Pembatasan kegiatan sosial tidak serta merta dipatuhi semua lapisan masyarakat, banyak  yang masih wira-wiri mencari order ojek online, berdagang dan kegiatan lainnya untuk menutupi kebutuhan hidup juga banyak juha mereka yang keluar rumah demi menghadiri euforia penutupan restoran cepat saji yang dianggap menimbun banyak sejarah hidup kemudian berkumpul merayakan farewell party bersama.Â
Disatu sisi banyak yang ingin melalukan sholat tarawih berjamaah dimasjid namun tidak diperbolehkan untuk sementara, atau ibadah di gereja dan rumah ibadah lainnya, disisi lain masih banyak manusia yang logika akal sehatnya mengalami penurunan demi hal remeh-temeh berkumpul untuk merayakan penutupan sebuah restoran cepat saji.
Gayung bersambut, Kamis, 14 Mei 2020 Bandara Soekarno-Hatta membludak penuh antrian panjang, meski sebelumnya dikabarkan ada 40 penumpang positif Covid-19, namun masyarakat seperti acuh tak acuh menghadapi virus corona ini. Hal ini membuat sejumlah tenaga medis yang selama ini bertaruh nyawa mengekspresikan kekecewaannya dengan menyebarkan foto menggunakan Alat Pelindung Diri (APD) sembari memegang kertas bertuliskan "INDONESIA? TERSERAH!".
Hidup Normal Kembali ditengah Pandemi
"Sekali lagi kita harus berdampingan hidup dengan Covid.

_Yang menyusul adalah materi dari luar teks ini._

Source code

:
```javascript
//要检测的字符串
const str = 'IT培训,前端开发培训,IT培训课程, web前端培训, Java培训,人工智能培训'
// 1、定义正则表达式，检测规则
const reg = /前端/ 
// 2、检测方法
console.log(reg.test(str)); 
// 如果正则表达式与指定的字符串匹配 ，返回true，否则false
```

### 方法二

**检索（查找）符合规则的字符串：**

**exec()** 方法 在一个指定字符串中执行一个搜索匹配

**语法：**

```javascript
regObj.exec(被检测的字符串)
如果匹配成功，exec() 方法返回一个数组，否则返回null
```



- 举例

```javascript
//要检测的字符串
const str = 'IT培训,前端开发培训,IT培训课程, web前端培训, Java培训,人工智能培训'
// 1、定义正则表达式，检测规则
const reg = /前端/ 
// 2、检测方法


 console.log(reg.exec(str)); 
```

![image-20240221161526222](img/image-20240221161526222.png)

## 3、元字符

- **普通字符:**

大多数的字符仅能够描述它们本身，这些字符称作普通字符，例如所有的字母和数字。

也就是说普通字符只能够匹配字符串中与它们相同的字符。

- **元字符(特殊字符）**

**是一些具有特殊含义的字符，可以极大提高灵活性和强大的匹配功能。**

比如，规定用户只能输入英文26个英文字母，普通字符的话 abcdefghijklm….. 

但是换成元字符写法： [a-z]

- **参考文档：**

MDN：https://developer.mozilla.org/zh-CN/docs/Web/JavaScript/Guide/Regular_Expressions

Sekali lagi yang penting masyarakat produktif dan aman dari Covid," kata Jokowi dalam pernyataan resminya di Istana Merdeka, Jakarta, Jumat, 15 Mei 2020. (Tempo, 16/05/2020). Hal ini bukan sebuah pernyataan pesimisme (katanya) dalam menghadapi wabah Covid-19, melainkan upaya pemerintah yang akan mengatur kembali kehidupan masyarakat agar berangsur-angsur kembali berjalan normal dengan tetap memberlakukan protokol kesehatan yang sudah berjalan.
Meskipun terdengar seperti 'suara kekalahan', hidup mesra bersama corona adalah sebuah keniscayaan disamping vaksin corona yang belum ada kabar kapan akan ditemukan, akan tapi kehidupan sosial kita perlu terus berjalan. Konyol memang jika sejenak kita berfikir untuk hidup damai dengan corona, seperti hidup berdampingan dengan kematian yang disegerakan.
The New Normal yang digaungkan pemerintah mengajak masyarakat untuk menjalani kehidupan normal yang baru, yaitu berkegiatan normal kembali dan tetap menerapkan mekanisme pencegahan. Tidak bisa dipungkiri, kehidupan sosial masyarakat memang harus terus berjalan terlebih kegiatan untuk memenuhi kebutuhan hidup sehari-hari.